┌──

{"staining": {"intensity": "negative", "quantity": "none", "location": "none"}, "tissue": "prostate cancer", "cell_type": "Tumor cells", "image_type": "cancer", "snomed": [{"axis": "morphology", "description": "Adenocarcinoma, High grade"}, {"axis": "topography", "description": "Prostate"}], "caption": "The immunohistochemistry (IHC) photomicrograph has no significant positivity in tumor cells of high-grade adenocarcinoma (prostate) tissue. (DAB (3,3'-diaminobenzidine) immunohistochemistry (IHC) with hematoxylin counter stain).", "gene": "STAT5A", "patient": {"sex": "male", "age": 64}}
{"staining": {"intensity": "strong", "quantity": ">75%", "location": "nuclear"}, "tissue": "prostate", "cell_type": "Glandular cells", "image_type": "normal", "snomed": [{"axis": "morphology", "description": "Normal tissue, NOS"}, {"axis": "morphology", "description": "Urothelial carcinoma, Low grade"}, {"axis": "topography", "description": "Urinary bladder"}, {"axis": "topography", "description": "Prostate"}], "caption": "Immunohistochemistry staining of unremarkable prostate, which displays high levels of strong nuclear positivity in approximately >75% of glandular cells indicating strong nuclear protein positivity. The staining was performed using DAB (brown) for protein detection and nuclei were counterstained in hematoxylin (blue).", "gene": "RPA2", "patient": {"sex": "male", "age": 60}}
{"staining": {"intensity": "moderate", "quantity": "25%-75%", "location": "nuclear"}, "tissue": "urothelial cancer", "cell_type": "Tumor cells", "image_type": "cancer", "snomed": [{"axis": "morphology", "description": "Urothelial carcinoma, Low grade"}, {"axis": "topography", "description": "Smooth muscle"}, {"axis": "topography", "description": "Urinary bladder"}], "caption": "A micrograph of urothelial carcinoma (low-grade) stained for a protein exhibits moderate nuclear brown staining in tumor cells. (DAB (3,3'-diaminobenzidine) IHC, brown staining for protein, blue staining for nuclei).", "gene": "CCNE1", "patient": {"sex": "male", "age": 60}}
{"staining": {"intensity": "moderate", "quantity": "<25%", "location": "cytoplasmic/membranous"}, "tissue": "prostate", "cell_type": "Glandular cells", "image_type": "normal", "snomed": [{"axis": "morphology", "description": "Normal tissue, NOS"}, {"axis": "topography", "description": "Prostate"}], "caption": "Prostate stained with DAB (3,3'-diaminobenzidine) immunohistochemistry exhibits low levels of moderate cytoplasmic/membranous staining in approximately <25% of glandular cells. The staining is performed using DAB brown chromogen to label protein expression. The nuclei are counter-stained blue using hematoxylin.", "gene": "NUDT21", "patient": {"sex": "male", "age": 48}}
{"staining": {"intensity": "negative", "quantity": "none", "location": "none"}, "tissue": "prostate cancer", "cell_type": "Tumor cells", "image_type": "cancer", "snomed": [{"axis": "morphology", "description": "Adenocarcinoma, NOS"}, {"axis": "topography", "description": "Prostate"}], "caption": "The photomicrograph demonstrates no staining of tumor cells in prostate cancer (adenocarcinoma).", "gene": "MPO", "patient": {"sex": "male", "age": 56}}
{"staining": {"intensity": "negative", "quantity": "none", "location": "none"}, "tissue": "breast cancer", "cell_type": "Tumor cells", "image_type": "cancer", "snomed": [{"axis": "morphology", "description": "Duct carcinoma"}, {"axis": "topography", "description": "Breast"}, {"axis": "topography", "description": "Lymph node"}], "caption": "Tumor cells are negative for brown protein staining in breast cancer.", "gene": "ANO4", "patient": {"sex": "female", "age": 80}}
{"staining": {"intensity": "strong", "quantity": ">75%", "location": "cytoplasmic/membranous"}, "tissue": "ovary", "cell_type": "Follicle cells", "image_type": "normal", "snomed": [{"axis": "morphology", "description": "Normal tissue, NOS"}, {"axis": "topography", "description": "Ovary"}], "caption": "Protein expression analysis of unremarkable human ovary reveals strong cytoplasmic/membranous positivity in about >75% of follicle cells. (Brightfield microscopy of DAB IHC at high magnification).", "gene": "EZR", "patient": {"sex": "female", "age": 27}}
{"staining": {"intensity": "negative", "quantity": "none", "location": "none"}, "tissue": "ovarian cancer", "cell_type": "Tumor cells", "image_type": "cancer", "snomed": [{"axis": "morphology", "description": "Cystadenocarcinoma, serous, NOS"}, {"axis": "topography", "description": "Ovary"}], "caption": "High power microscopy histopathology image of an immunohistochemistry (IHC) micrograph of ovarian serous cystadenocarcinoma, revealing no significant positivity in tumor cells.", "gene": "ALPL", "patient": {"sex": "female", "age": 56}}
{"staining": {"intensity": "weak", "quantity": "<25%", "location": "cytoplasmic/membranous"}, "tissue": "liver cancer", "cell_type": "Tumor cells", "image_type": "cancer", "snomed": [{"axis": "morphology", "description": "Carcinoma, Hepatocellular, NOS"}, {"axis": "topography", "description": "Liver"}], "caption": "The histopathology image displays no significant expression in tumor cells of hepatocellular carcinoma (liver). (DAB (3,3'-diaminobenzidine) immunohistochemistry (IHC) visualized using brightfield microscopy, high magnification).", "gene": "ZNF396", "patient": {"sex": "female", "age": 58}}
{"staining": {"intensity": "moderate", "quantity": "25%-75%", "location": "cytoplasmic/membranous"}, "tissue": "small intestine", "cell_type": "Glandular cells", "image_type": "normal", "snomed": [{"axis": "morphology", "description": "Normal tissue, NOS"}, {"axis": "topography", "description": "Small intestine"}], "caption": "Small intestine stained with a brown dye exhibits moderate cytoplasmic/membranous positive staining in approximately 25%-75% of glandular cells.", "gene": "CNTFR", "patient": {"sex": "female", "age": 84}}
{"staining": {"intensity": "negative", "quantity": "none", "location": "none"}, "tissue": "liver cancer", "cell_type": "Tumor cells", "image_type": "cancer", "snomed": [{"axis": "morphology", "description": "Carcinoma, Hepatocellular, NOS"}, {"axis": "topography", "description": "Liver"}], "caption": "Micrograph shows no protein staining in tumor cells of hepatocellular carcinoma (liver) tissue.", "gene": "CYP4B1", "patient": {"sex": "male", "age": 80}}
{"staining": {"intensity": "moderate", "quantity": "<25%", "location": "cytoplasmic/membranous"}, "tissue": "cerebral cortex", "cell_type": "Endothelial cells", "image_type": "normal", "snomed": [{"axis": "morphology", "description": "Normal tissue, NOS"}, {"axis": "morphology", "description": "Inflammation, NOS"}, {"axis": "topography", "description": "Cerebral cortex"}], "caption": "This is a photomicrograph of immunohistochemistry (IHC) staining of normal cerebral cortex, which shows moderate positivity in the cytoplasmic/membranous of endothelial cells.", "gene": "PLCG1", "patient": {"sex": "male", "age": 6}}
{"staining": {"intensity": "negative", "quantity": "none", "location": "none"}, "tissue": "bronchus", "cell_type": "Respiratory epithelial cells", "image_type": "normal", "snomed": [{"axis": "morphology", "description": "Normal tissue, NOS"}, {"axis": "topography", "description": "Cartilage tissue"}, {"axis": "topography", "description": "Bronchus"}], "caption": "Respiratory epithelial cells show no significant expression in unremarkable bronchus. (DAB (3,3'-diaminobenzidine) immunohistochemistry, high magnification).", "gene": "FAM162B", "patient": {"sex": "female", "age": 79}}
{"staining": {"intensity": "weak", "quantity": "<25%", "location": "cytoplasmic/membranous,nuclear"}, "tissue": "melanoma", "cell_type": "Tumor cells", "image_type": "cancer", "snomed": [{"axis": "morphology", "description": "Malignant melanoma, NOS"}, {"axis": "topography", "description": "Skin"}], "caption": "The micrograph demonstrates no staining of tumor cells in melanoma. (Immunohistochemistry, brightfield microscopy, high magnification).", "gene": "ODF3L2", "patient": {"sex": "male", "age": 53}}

└──

§ **PROBLEM DETAILS**
Please print each entry once more, exactly as it reads.

§ **REPLY TO THE EXERCISE**
{"staining": {"intensity": "negative", "quantity": "none", "location": "none"}, "tissue": "prostate cancer", "cell_type": "Tumor cells", "image_type": "cancer", "snomed": [{"axis": "morphology", "description": "Adenocarcinoma, High grade"}, {"axis": "topography", "description": "Prostate"}], "caption": "The immunohistochemistry (IHC) photomicrograph has no significant positivity in tumor cells of high-grade adenocarcinoma (prostate) tissue. (DAB (3,3'-diaminobenzidine) immunohistochemistry (IHC) with hematoxylin counter stain).", "gene": "STAT5A", "patient": {"sex": "male", "age": 64}}
{"staining": {"intensity": "strong", "quantity": ">75%", "location": "nuclear"}, "tissue": "prostate", "cell_type": "Glandular cells", "image_type": "normal", "snomed": [{"axis": "morphology", "description": "Normal tissue, NOS"}, {"axis": "morphology", "description": "Urothelial carcinoma, Low grade"}, {"axis": "topography", "description": "Urinary bladder"}, {"axis": "topography", "description": "Prostate"}], "caption": "Immunohistochemistry staining of unremarkable prostate, which displays high levels of strong nuclear positivity in approximately >75% of glandular cells indicating strong nuclear protein positivity. The staining was performed using DAB (brown) for protein detection and nuclei were counterstained in hematoxylin (blue).", "gene": "RPA2", "patient": {"sex": "male", "age": 60}}
{"staining": {"intensity": "moderate", "quantity": "25%-75%", "location": "nuclear"}, "tissue": "urothelial cancer", "cell_type": "Tumor cells", "image_type": "cancer", "snomed": [{"axis": "morphology", "description": "Urothelial carcinoma, Low grade"}, {"axis": "topography", "description": "Smooth muscle"}, {"axis": "topography", "description": "Urinary bladder"}], "caption": "A micrograph of urothelial carcinoma (low-grade) stained for a protein exhibits moderate nuclear brown staining in tumor cells. (DAB (3,3'-diaminobenzidine) IHC, brown staining for protein, blue staining for nuclei).", "gene": "CCNE1", "patient": {"sex": "male", "age": 60}}
{"staining": {"intensity": "moderate", "quantity": "<25%", "location": "cytoplasmic/membranous"}, "tissue": "prostate", "cell_type": "Glandular cells", "image_type": "normal", "snomed": [{"axis": "morphology", "description": "Normal tissue, NOS"}, {"axis": "topography", "description": "Prostate"}], "caption": "Prostate stained with DAB (3,3'-diaminobenzidine) immunohistochemistry exhibits low levels of moderate cytoplasmic/membranous staining in approximately <25% of glandular cells. The staining is performed using DAB brown chromogen to label protein expression. The nuclei are counter-stained blue using hematoxylin.", "gene": "NUDT21", "patient": {"sex": "male", "age": 48}}
{"staining": {"intensity": "negative", "quantity": "none", "location": "none"}, "tissue": "prostate cancer", "cell_type": "Tumor cells", "image_type": "cancer", "snomed": [{"axis": "morphology", "description": "Adenocarcinoma, NOS"}, {"axis": "topography", "description": "Prostate"}], "caption": "The photomicrograph demonstrates no staining of tumor cells in prostate cancer (adenocarcinoma).", "gene": "MPO", "patient": {"sex": "male", "age": 56}}
{"staining": {"intensity": "negative", "quantity": "none", "location": "none"}, "tissue": "breast cancer", "cell_type": "Tumor cells", "image_type": "cancer", "snomed": [{"axis": "morphology", "description": "Duct carcinoma"}, {"axis": "topography", "description": "Breast"}, {"axis": "topography", "description": "Lymph node"}], "caption": "Tumor cells are negative for brown protein staining in breast cancer.", "gene": "ANO4", "patient": {"sex": "female", "age": 80}}
{"staining": {"intensity": "strong", "quantity": ">75%", "location": "cytoplasmic/membranous"}, "tissue": "ovary", "cell_type": "Follicle cells", "image_type": "normal", "snomed": [{"axis": "morphology", "description": "Normal tissue, NOS"}, {"axis": "topography", "description": "Ovary"}], "caption": "Protein expression analysis of unremarkable human ovary reveals strong cytoplasmic/membranous positivity in about >75% of follicle cells. (Brightfield microscopy of DAB IHC at high magnification).", "gene": "EZR", "patient": {"sex": "female", "age": 27}}
{"staining": {"intensity": "negative", "quantity": "none", "location": "none"}, "tissue": "ovarian cancer", "cell_type": "Tumor cells", "image_type": "cancer", "snomed": [{"axis": "morphology", "description": "Cystadenocarcinoma, serous, NOS"}, {"axis": "topography", "description": "Ovary"}], "caption": "High power microscopy histopathology image of an immunohistochemistry (IHC) micrograph of ovarian serous cystadenocarcinoma, revealing no significant positivity in tumor cells.", "gene": "ALPL", "patient": {"sex": "female", "age": 56}}
{"staining": {"intensity": "weak", "quantity": "<25%", "location": "cytoplasmic/membranous"}, "tissue": "liver cancer", "cell_type": "Tumor cells", "image_type": "cancer", "snomed": [{"axis": "morphology", "description": "Carcinoma, Hepatocellular, NOS"}, {"axis": "topography", "description": "Liver"}], "caption": "The histopathology image displays no significant expression in tumor cells of hepatocellular carcinoma (liver). (DAB (3,3'-diaminobenzidine) immunohistochemistry (IHC) visualized using brightfield microscopy, high magnification).", "gene": "ZNF396", "patient": {"sex": "female", "age": 58}}
{"staining": {"intensity": "moderate", "quantity": "25%-75%", "location": "cytoplasmic/membranous"}, "tissue": "small intestine", "cell_type": "Glandular cells", "image_type": "normal", "snomed": [{"axis": "morphology", "description": "Normal tissue, NOS"}, {"axis": "topography", "description": "Small intestine"}], "caption": "Small intestine stained with a brown dye exhibits moderate cytoplasmic/membranous positive staining in approximately 25%-75% of glandular cells.", "gene": "CNTFR", "patient": {"sex": "female", "age": 84}}
{"staining": {"intensity": "negative", "quantity": "none", "location": "none"}, "tissue": "liver cancer", "cell_type": "Tumor cells", "image_type": "cancer", "snomed": [{"axis": "morphology", "description": "Carcinoma, Hepatocellular, NOS"}, {"axis": "topography", "description": "Liver"}], "caption": "Micrograph shows no protein staining in tumor cells of hepatocellular carcinoma (liver) tissue.", "gene": "CYP4B1", "patient": {"sex": "male", "age": 80}}
{"staining": {"intensity": "moderate", "quantity": "<25%", "location": "cytoplasmic/membranous"}, "tissue": "cerebral cortex", "cell_type": "Endothelial cells", "image_type": "normal", "snomed": [{"axis": "morphology", "description": "Normal tissue, NOS"}, {"axis": "morphology", "description": "Inflammation, NOS"}, {"axis": "topography", "description": "Cerebral cortex"}], "caption": "This is a photomicrograph of immunohistochemistry (IHC) staining of normal cerebral cortex, which shows moderate positivity in the cytoplasmic/membranous of endothelial cells.", "gene": "PLCG1", "patient": {"sex": "male", "age": 6}}
{"staining": {"intensity": "negative", "quantity": "none", "location": "none"}, "tissue": "bronchus", "cell_type": "Respiratory epithelial cells", "image_type": "normal", "snomed": [{"axis": "morphology", "description": "Normal tissue, NOS"}, {"axis": "topography", "description": "Cartilage tissue"}, {"axis": "topography", "description": "Bronchus"}], "caption": "Respiratory epithelial cells show no significant expression in unremarkable bronchus. (DAB (3,3'-diaminobenzidine) immunohistochemistry, high magnification).", "gene": "FAM162B", "patient": {"sex": "female", "age": 79}}
{"staining": {"intensity": "weak", "quantity": "<25%", "location": "cytoplasmic/membranous,nuclear"}, "tissue": "melanoma", "cell_type": "Tumor cells", "image_type": "cancer", "snomed": [{"axis": "morphology", "description": "Malignant melanoma, NOS"}, {"axis": "topography", "description": "Skin"}], "caption": "The micrograph demonstrates no staining of tumor cells in melanoma. (Immunohistochemistry, brightfield microscopy, high magnification).", "gene": "ODF3L2", "patient": {"sex": "male", "age": 53}}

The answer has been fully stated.